M’zab Valley

Ghardaia, Algeria

Beni Isguen

Ksour of Beni Isguen seen from the Trans-Sahara Highway

Bounoura, Ghardaïa Province, Algeria

More than 90% of Algeria is desert, and very different both physically and culturally from the Mediterranean coastal region where most of Algeria’s large cities are located. Located in the northern part of the Algerian Sahara, the M’zab Valley is its own little world, with its own distinctive architecture and culture.

The historic towns of the M’zab – Ghardaia, Bounoura, Melika, Beni Isguen and El Atteuf – are sometimes described as a pentapolis, but these days it's getting hard to see them as five distinct towns. In a few years, they'll probably merge into a single sand-colored conurbation that runs all the way to the airport, 16 kilometers away. As elsewhere in Algeria, there’s a lot of new construction happening, with builders and the Algerian state trying to keep pace with a young and growing population.

The five towns are each centered on a walled citadel or ksour. The Mozabites – an Amazigh (Berber) people – would begin by constructing a mosque on the summit of a hill. The mosque doubled as both a place of worship and a fortified refuge, the minaret serving as a watchtower as needed. The new town then grew downwards from this center, spreading down the slopes of the hill and girdled by a defensive wall with gates that could be closed against enemies. As the town grew, a new ring of houses would be added, and a new wall built around them. If the congregation outgrew the original mosque, a new, larger mosque would be built lower down, so most of the towns have several of the distinctive, four-sided minarets typical of the area.

The houses are constructed of sand, clay and gypsum, and colored mostly in a range of sandy yellows or reddish browns, occasionally supplemented by pale blue. The minarets and watch towers that rise above the low houses are built of the same materials, and have an almost abstract appearance – crowned by odd finger-like pinnacles, one side angled against the prevailing winds, their flat sides pierced by narrow slit windows that also serve to reduce wind force on the structure.

The unique architecture is shaped by both climatic and social adaptations. The high walls and narrow alleys of the ksour are shaped and oriented to create cool breezes and protect residents against the full force of the desert sun. The thick walls of the houses keep the interiors cool during the day, while minimizing heat loss in winter or at night. Windows on the higher floors are placed to admit sunlight while still not permitting the sun to overheat the interiors. Even the wall surfaces are optimized to the desert climate: the wet plaster is stippled using date branches to make a chiaroscuro of patches of shadow, each patch trapping a tiny pool of cool air against the house wall to cool the interior.

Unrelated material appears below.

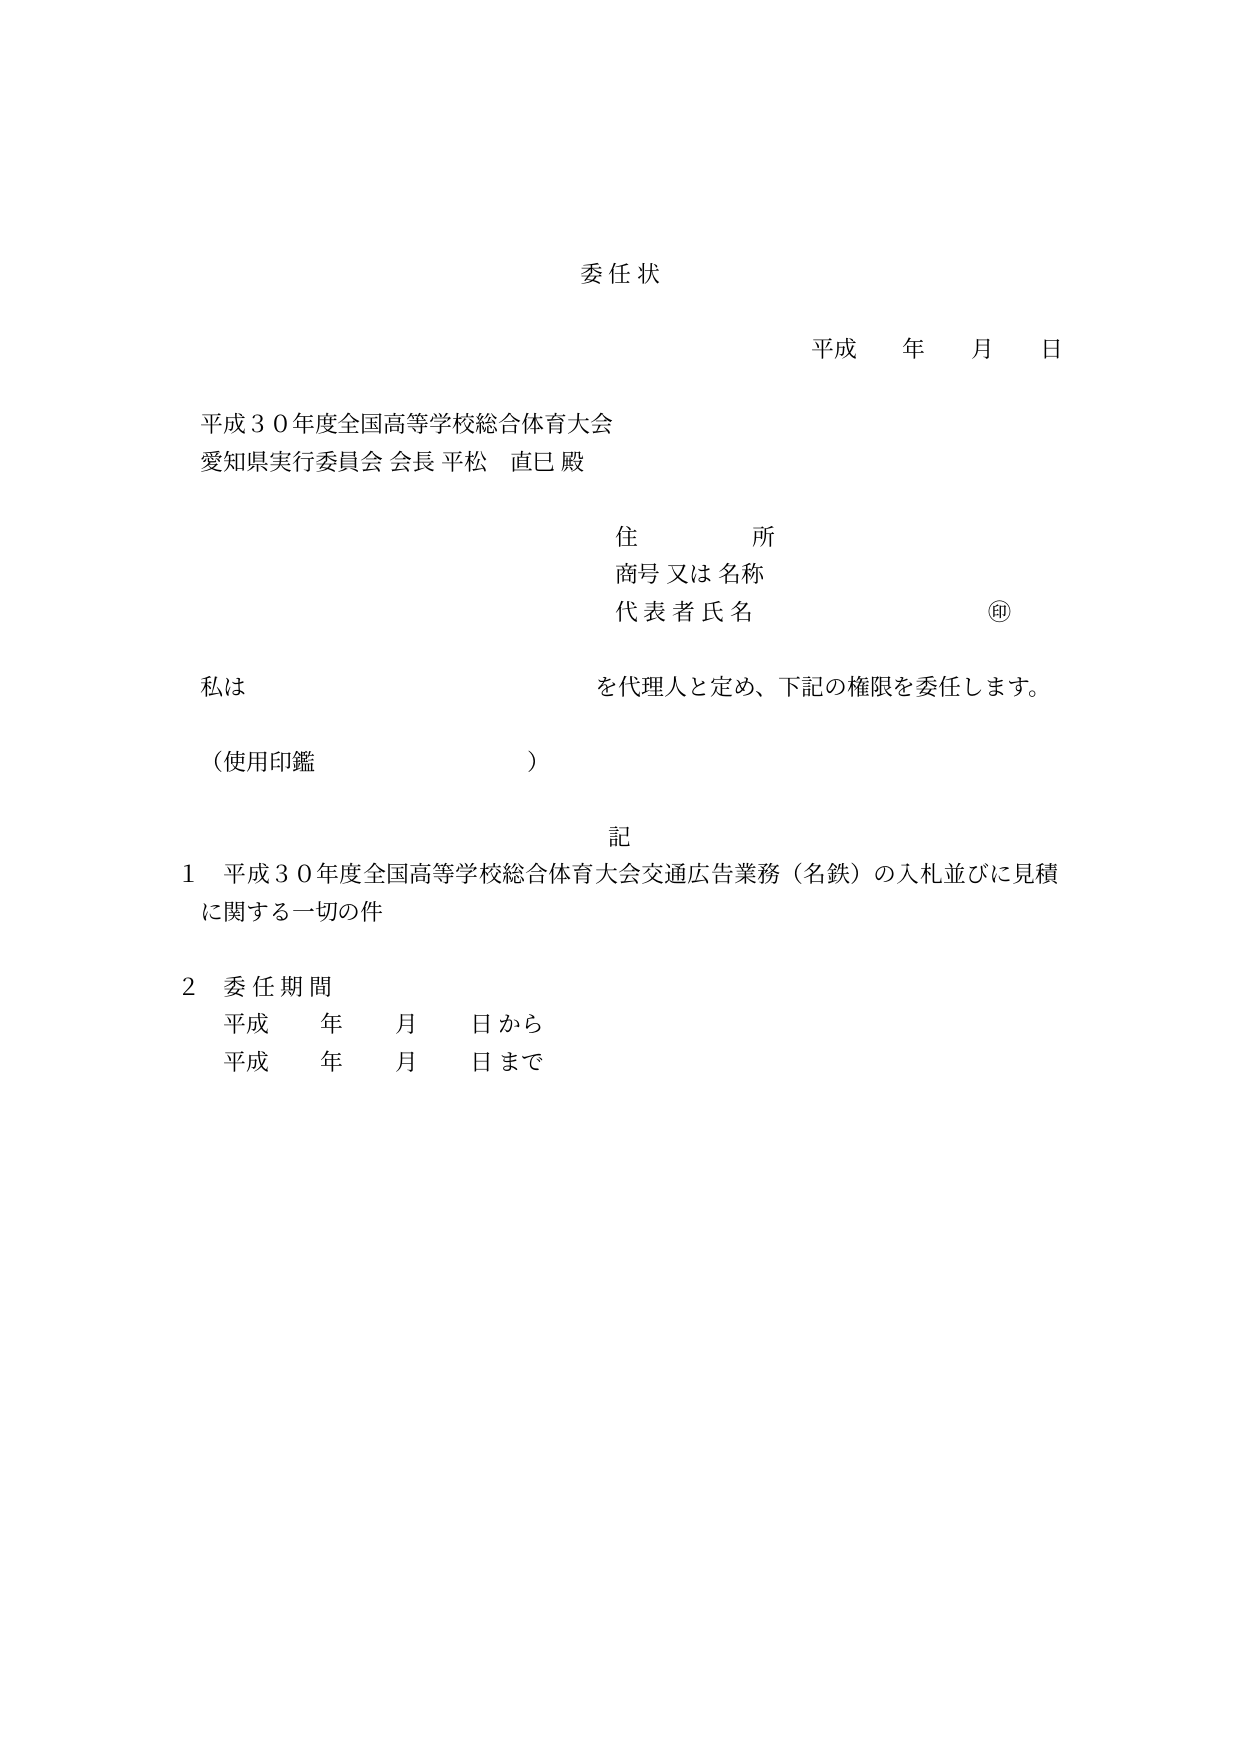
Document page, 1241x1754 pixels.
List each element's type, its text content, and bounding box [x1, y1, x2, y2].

The social conventions of the Mozabites, who are Ibadi Muslims, also influenced the architecture. Any kind of ostentation on the outsides of the houses was discouraged, so that the dwellings of the rich and poor – who often lived side by side as neighbors – closely resemble each other. Privacy is another key virtue. Houses are of equal height, protecting the privacy of the residents by ensuring that no house overlooks another. The main doors of the houses are placed so as not to face each other or located in covered side alleys off the main street, reducing the chance of passers-by being able to look directly into the interior of the home if the door happens to be open. The doors themselves are often kept small, reducing the amount of palm wood needed for their construction: the slow-growing palm trees of the region provide food as well as building material, and help determine the water allocated to each landowner from the common reservoirs, so the decision to cut a tree is not taken lightly.

The architecture of the M’zab towns reveals a great deal about the people who built them. The ingenious climatic optimizations of both the towns and the houses within them are the mark of a desert people, keenly aware of what needed to be done to make life in a desert possible. And while the society within the walls of the ksour might be nominally consensus-driven and egalitarian (to some degree; this egalitarianism might not extend to male/female relations), it was also clearly a society on the defensive. The towns were fortified and guarded, equipped with watch towers whose outward-facing windows are narrow slits. The houses themselves were built as miniature fortresses, protecting above all the women of the household against the curiosity or bad intentions not just of raiders from the outside, but even from neighbors and other townsfolk.